April 26, 2008

Fun facts: Puckle Defense Gun

In the 1700's, Englishman James Puckle invented what many credit as the first machine gun. One selling point: It fired round bullets for shooting Christians and square ones for shooting Muslims, who he felt deserved a more painful death.

April 21, 2008

Leave searching to search engines

I was looking for an article that I read several months back on the Washington Post. Naturally, I went to WashingtonPost.com first to search. Put in my search terms, went through their filtering tools and nothing. Realized that articles past 60 days can be searched from their archives section. Put in my search term again and wait. It's very slow. Nothing.

For kicks, went to Google and put the same search phrase in along with the words "washington post" and voila, the article I was looking for is the 2nd link in the results. Search was instantaneous.

Back to the Post, the search in archives didn't turn up the article that Google turned up. I even put in the exact article title and nothing. More frustrating is how slow the server runs.

So where would I search the next time I need to find an article on the Washington Post? Not WashingtonPost.com.

I I was running WashingtonPost.com, I'd call up Google and ask them to run my search. They do a better job bringing readers to my site than my own site.

April 15, 2008

TechCrunch April 15, 2008: "Mowser Founder Says Mobile Web Is Dead"

TechCrunch April 15, 2008: "Mowser Founder Says Mobile Web Is Dead"

Mobile web is NOT dead and continues to grow but unfortunately as a small startup, it is very difficult to generate a profit and stay in business.

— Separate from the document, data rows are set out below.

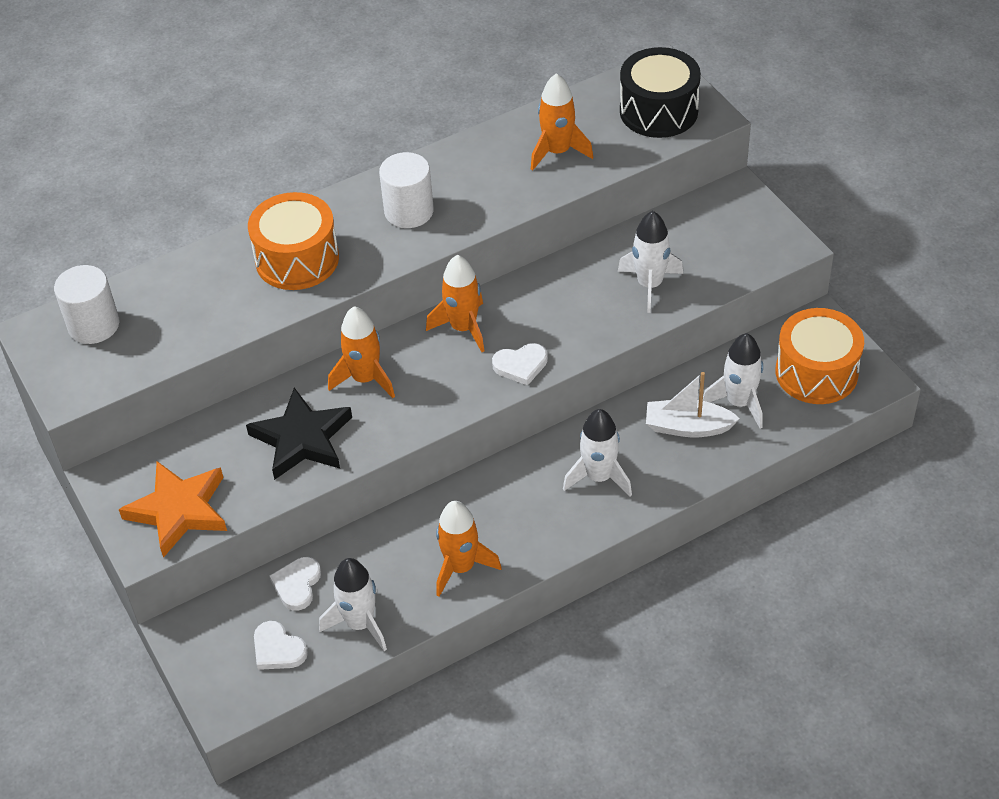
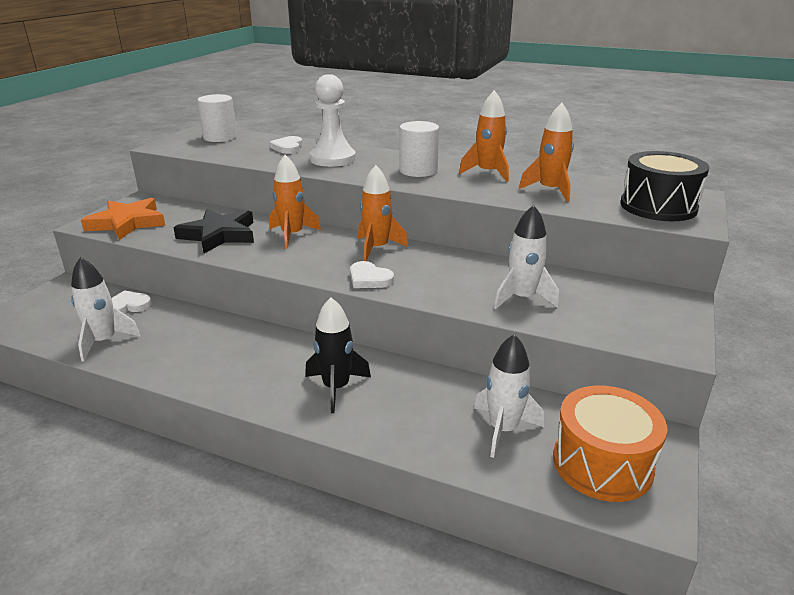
camera: 50 degrees right, 20 degrees down
(278, 649) = (63, 320): white heart -> white heart (288, 147)
(297, 259) = (333, 159): orange drum -> white pawn
(461, 567) = (187, 361): orange rocket -> orange rocket (487, 173)
(599, 477) = (336, 387): white rocket -> black rocket
(687, 427) = (440, 411): white boat -> none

One of the previous commenters listed a number of startups “doing well” but we have to be reminded that none of them are actually making any significant money from mobile. Most of them are able to sustain themselves and fight to stay relevant from the investment they raised.

I am convinced that for the time being, there only 2 kinds of companies that’ll succeed in the mobile web space:
1. A big desktop web company who can cover the losses with rev from the desktop or
2. A startup that raises lots of money to cover their burn for the next 3 to 5 years.

There’s a lot of activity in this space but I do not believe that mobile web, in its current form, is in a state that can support lots of startups; especially those that depend on traffic. Therefore, I believe that it is the big companies that will first see some success from monetizing the mobile web. They will either find that the mobile web will prove to be a business on its own or at least help their desktop business.

Only then will startups have a chance to thrive which is why they need to raise lots of money now. If their current business plan calls for generating enough traffic in the next 2 years to stay in business, might as well close shop early because I do not believe this will happen.